Required work: An exact reproduction is needed of every line from the beginning of the data down to and including the line that contains "pinky tip: (285, 477)", minus the pictures.

*** Data provided Section Begins ***

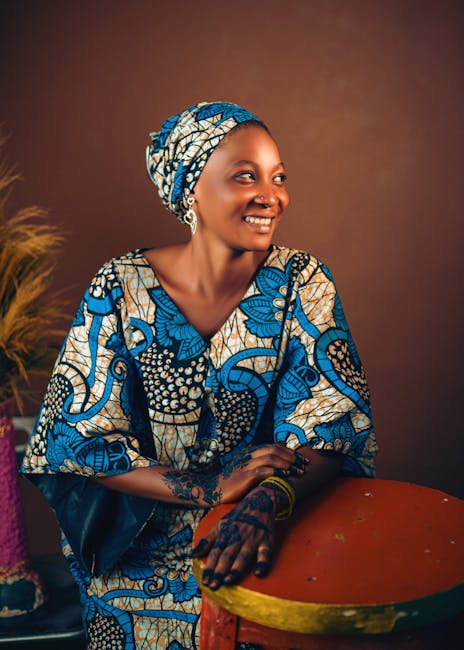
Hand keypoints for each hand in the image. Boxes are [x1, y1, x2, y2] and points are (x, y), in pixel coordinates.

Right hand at [159, 444, 306, 508]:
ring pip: (271, 458)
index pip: (275, 446)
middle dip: (292, 457)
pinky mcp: (244, 476)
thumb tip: (282, 468)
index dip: (290, 452)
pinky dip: (275, 472)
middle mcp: (250, 455)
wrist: (214, 489)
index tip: (302, 460)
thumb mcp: (248, 469)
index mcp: (252, 451)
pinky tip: (285, 477)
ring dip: (287, 464)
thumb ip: (262, 465)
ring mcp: (246, 464)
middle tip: (304, 466)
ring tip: (298, 472)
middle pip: (275, 450)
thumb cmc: (234, 481)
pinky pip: (262, 471)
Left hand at [192, 485, 281, 589]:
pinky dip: (263, 563)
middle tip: (213, 586)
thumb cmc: (237, 517)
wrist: (259, 502)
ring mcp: (253, 538)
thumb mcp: (220, 524)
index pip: (215, 552)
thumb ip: (207, 540)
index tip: (204, 580)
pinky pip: (265, 553)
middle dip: (219, 571)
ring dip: (236, 569)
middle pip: (227, 555)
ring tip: (228, 581)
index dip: (209, 566)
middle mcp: (238, 536)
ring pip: (243, 555)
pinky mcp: (266, 540)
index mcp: (226, 533)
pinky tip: (258, 573)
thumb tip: (193, 555)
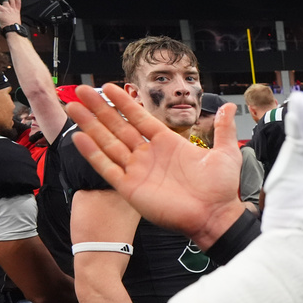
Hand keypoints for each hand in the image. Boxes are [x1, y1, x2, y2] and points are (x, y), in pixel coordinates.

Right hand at [68, 84, 244, 249]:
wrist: (216, 215)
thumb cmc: (221, 188)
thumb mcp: (226, 152)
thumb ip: (223, 128)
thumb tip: (230, 107)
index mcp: (168, 144)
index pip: (140, 118)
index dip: (125, 103)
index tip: (110, 87)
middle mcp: (149, 155)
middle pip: (118, 127)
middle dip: (100, 109)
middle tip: (82, 91)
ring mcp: (138, 171)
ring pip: (108, 143)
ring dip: (90, 126)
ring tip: (73, 107)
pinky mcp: (130, 188)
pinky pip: (107, 168)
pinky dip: (93, 153)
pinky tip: (79, 138)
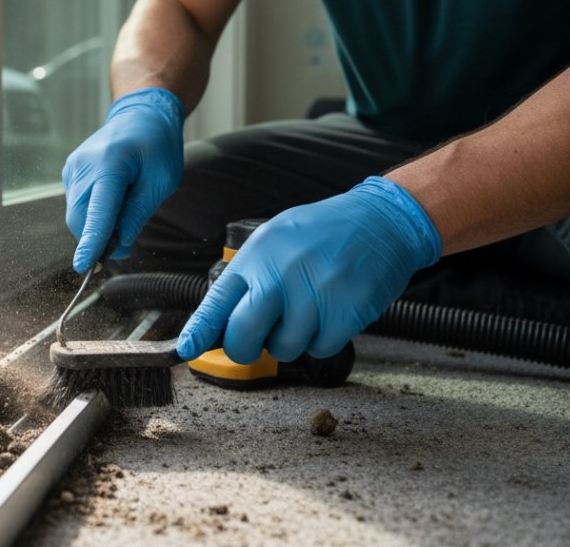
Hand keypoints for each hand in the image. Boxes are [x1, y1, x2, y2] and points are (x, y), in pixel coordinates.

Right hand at [63, 87, 183, 272]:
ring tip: (123, 210)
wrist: (140, 114)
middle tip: (124, 243)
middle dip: (98, 239)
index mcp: (110, 165)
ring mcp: (72, 168)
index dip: (92, 241)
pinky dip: (92, 213)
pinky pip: (77, 204)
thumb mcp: (161, 182)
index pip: (98, 211)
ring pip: (77, 215)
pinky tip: (112, 199)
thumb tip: (119, 243)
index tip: (83, 265)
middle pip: (80, 219)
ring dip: (96, 226)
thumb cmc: (156, 145)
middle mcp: (83, 166)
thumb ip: (137, 213)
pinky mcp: (70, 172)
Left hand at [177, 177, 442, 362]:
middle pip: (244, 336)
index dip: (199, 331)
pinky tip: (331, 312)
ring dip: (291, 340)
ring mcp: (314, 295)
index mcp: (258, 256)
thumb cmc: (324, 232)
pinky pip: (320, 349)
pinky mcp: (345, 313)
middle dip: (245, 347)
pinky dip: (323, 339)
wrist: (382, 220)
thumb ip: (249, 276)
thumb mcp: (275, 238)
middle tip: (257, 338)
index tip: (187, 349)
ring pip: (283, 349)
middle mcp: (281, 275)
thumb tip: (222, 320)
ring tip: (307, 309)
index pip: (217, 301)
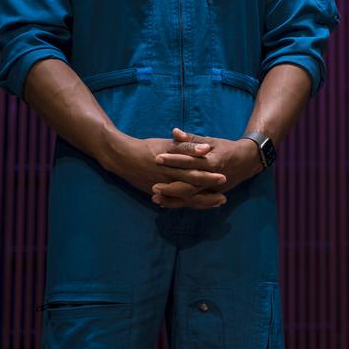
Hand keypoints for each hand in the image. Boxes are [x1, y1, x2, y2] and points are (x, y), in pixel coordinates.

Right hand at [101, 131, 226, 204]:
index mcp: (173, 166)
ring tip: (216, 203)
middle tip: (224, 198)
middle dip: (209, 195)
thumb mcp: (168, 144)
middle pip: (192, 190)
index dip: (210, 178)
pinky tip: (197, 205)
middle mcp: (168, 180)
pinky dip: (186, 204)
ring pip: (185, 199)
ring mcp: (162, 189)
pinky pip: (174, 202)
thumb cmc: (147, 148)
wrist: (122, 157)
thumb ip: (188, 146)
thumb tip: (206, 148)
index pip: (196, 174)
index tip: (225, 178)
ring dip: (201, 202)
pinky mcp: (157, 193)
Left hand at [150, 128, 262, 209]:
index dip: (174, 160)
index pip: (191, 161)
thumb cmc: (226, 149)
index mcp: (213, 161)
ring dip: (173, 199)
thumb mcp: (211, 141)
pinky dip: (179, 203)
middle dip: (171, 186)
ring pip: (191, 197)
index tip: (158, 158)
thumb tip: (175, 132)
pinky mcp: (212, 194)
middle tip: (153, 185)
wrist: (248, 161)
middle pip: (190, 184)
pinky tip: (165, 203)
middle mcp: (213, 177)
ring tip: (155, 198)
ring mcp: (213, 188)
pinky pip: (194, 202)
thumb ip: (192, 139)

*** Data provided Section Ends ***

Your response:
Hand keypoints for each hand in the image. Boxes are [x1, y1, x2, y2] and points are (x, y), in pixel coordinates.

Right hand at [159, 444, 306, 508]:
ring pip: (271, 458)
index pip: (275, 446)
middle dip: (292, 457)
pinky mcp: (244, 476)
thumb tip: (282, 468)
index dip: (290, 452)
pinky dip: (275, 472)
middle mcp: (250, 455)
wrist: (214, 489)
index tip: (302, 460)
thumb mcp: (248, 469)
index mcp: (252, 451)
pinky tip: (285, 477)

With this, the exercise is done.